Furniture giant sits uneasy due to Coronovirus

Furniture retailer DFS is monitoring the Coronavirus situation keenly according to its latest half year results.
The Doncaster-based firm says it has noted a change in consumer footfall to showrooms over recent days. It warns this is likely to further impact trading over the key periods of Easter and May Bank Holidays and as result potentially its full year results. The retailer also highlighted that assuming the situation normalised ahead of its financial year end it expects to incur an additional £1m of incremental delivery costs as a result of the virus’ impact across its network.
This news follows the FTSE 100 dropping 8% yesterday as fears of a global recession grew, caused by the impact of coronavirus and an oil price war.
Highlighting the impact to date of Covid-19, DFS claims it has only really affected the four Chinese finished goods supplier factories the retailer uses. With these four factories still to return to full capacity since Chinese New Year.
On average DFS imports just under £10m (gross sales value) of finished goods from China per week. If the current shortfall can’t be made up ahead of year end, sales will need to be moved in to the next financial year. This movement could impact on the business’ cash flow by circa £2m for every £10m deferred sales.

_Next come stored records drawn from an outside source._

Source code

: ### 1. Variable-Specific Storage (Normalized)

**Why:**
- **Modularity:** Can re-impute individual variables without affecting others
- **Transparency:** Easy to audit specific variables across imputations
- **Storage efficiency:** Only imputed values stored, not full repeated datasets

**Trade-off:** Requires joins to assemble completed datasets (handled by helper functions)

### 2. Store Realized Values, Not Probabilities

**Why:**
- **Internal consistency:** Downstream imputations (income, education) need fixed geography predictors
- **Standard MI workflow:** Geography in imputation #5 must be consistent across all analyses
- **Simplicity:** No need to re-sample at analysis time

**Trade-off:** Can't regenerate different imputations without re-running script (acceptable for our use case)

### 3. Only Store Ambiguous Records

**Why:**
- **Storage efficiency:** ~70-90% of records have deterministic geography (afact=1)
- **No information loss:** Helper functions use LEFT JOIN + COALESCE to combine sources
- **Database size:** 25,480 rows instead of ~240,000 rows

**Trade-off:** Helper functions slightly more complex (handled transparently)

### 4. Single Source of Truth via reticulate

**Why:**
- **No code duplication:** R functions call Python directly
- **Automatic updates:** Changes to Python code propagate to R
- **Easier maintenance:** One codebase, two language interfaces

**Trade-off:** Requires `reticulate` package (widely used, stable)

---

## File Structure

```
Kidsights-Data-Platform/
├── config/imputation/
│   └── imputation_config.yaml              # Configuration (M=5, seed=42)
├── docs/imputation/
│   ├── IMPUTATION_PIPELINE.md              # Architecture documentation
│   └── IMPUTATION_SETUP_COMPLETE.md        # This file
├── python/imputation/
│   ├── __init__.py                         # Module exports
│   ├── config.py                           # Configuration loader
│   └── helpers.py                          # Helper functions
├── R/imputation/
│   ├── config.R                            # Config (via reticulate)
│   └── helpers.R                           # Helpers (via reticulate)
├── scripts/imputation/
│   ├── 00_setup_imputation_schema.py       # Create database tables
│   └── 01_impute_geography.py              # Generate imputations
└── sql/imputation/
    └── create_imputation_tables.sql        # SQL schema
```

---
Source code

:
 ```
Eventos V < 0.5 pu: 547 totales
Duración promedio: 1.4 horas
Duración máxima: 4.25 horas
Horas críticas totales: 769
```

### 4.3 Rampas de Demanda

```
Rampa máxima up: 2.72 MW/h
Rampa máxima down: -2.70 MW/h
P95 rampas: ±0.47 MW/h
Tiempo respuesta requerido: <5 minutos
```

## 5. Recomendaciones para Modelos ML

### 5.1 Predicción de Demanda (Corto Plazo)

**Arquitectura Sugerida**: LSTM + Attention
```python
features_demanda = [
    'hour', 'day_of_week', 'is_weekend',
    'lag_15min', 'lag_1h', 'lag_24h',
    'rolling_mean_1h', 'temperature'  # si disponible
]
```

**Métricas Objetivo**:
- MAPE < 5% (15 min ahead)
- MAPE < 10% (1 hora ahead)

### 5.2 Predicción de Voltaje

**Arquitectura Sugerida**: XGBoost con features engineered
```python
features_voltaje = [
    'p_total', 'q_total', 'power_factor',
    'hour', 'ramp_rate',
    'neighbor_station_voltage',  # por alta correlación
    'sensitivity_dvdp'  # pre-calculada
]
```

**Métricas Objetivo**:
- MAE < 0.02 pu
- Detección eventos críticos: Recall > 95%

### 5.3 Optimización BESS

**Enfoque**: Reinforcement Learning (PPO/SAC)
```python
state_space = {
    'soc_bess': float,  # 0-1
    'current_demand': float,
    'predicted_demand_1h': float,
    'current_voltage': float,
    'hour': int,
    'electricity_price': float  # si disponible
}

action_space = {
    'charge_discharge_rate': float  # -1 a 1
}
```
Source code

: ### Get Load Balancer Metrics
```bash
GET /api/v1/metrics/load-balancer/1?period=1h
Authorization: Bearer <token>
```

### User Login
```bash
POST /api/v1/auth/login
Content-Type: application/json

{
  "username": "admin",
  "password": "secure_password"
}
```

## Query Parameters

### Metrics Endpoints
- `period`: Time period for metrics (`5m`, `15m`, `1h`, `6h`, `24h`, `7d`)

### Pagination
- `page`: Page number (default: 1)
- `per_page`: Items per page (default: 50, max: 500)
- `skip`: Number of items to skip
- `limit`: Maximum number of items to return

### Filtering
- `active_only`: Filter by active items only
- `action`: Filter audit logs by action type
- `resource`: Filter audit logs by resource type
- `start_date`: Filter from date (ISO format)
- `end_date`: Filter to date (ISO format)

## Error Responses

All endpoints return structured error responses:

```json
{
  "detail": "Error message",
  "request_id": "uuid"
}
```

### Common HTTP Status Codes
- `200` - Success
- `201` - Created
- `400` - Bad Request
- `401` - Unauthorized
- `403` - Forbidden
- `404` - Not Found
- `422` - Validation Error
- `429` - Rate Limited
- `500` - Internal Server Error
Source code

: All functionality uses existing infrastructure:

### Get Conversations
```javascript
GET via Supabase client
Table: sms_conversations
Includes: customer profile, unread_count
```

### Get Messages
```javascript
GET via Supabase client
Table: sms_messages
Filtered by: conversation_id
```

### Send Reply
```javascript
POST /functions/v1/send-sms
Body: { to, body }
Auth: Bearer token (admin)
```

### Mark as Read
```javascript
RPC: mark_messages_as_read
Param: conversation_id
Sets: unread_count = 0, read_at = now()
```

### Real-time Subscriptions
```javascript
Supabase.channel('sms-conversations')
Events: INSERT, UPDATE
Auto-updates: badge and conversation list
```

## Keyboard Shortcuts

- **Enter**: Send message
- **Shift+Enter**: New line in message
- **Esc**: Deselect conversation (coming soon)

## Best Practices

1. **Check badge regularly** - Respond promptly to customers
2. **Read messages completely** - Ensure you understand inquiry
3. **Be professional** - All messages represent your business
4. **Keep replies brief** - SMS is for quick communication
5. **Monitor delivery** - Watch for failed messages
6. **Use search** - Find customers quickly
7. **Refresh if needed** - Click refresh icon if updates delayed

Outside of China to date none of DFS’ suppliers have been impacted, with internal manufacturing operations and most of its European suppliers having sufficient raw material stock to see production of orders for a number of months. However two of its smaller European suppliers are based in the South of Italy and therefore will be potentially affected in the near future.
Tim Stacey, group chief executive officer of DFS commented on the results which showed a 5.7% decrease in revenue to £629.7m: “Despite the challenging retail environment, and excluding some isolated systems disruption in Sofa Workshop, our performance over the first half has been as expected.
“Trading in the second half for the Group has also started satisfactorily with performance in the DFS brand particularly encouraging, with order intake growth year-on-year and good gross margins.
“However, given the uncertainty as to how the current COVID-19 situation will develop it is not possible to give guidance with any certainty for the full-year out-turn.”
DFS isn’t the only business to be impacted by Coronavirus, with FlyBe’s collapse last week partly blamed on the virus, Jaguar Land Rover announcing a 85% hit in sales as a result of the virus in China and Mondelez – the parent company of Cadbury, closing two factories and seeing its first quarter results impacted.